# Written exercise
Print the material below line for line without altering anything, and omit the pictures.

━━ Exercise inputs ━━

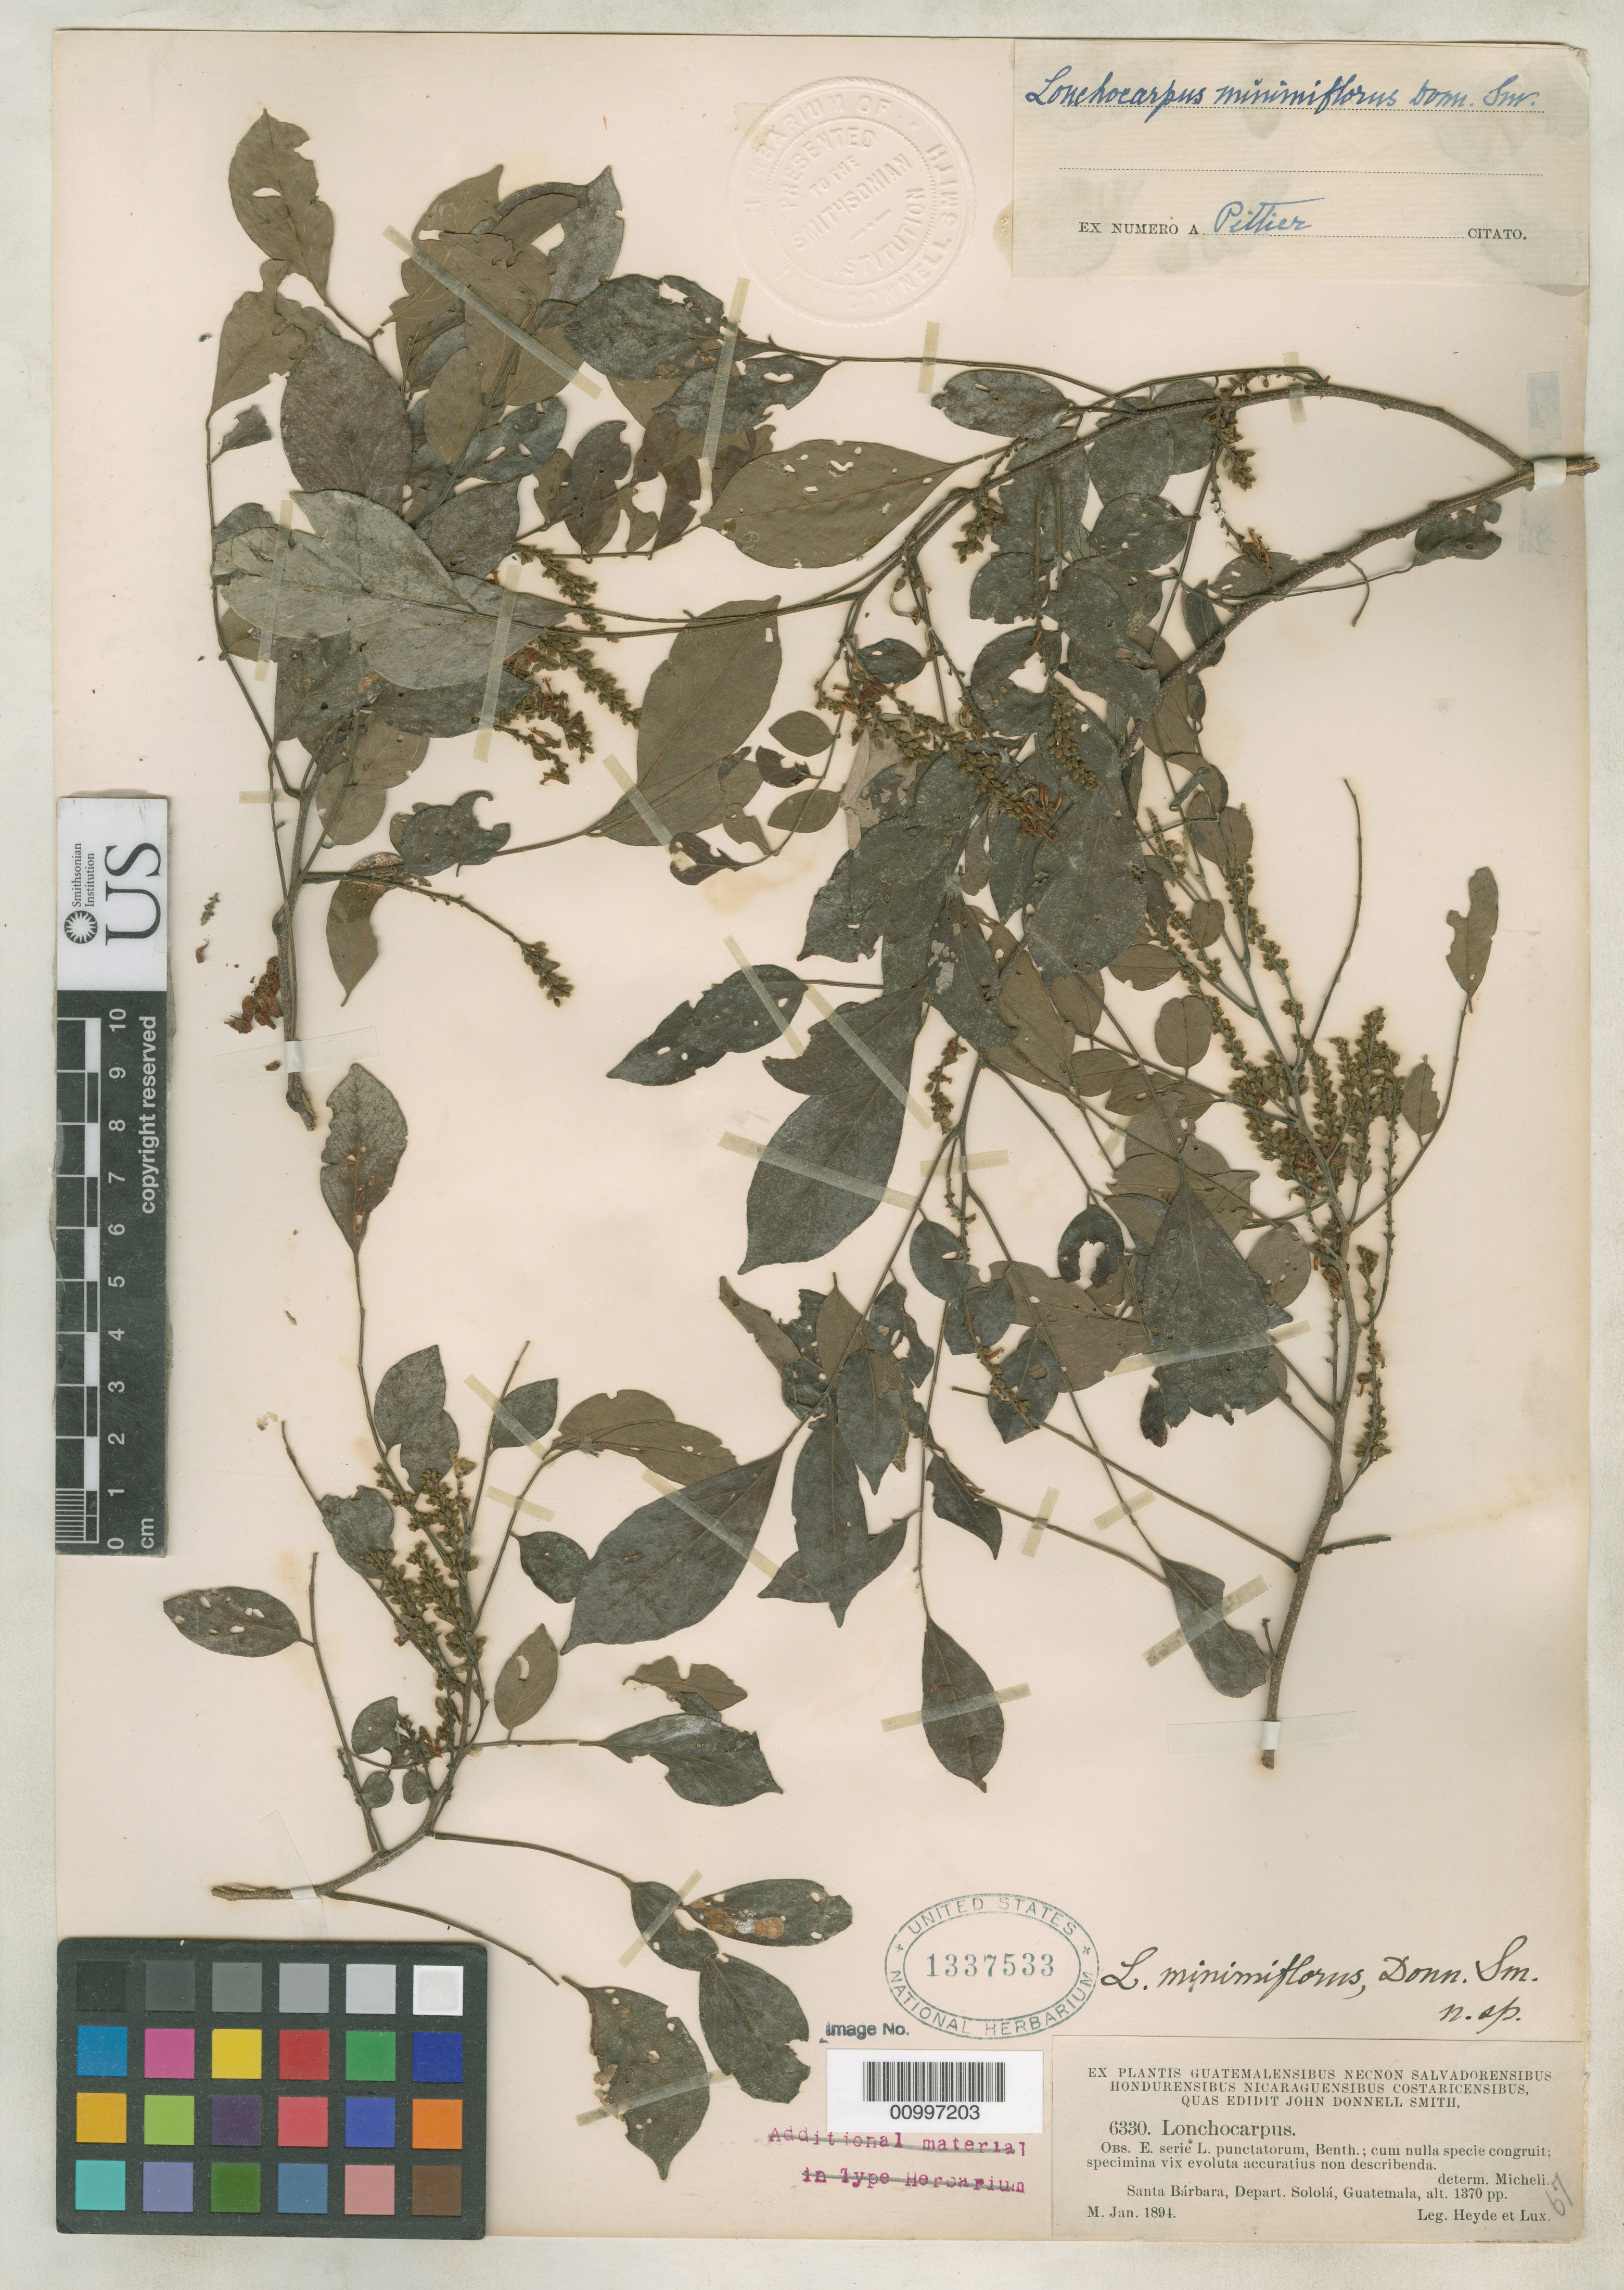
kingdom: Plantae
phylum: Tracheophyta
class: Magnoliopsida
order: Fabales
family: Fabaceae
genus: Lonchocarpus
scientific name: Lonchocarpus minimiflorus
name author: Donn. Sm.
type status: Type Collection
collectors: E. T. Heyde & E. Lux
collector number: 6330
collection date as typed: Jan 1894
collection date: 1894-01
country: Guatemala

━━━

# Exercise solution
kingdom: Plantae
phylum: Tracheophyta
class: Magnoliopsida
order: Fabales
family: Fabaceae
genus: Lonchocarpus
scientific name: Lonchocarpus minimiflorus
name author: Donn. Sm.
type status: Type Collection
collectors: E. T. Heyde & E. Lux
collector number: 6330
collection date as typed: Jan 1894
collection date: 1894-01
country: Guatemala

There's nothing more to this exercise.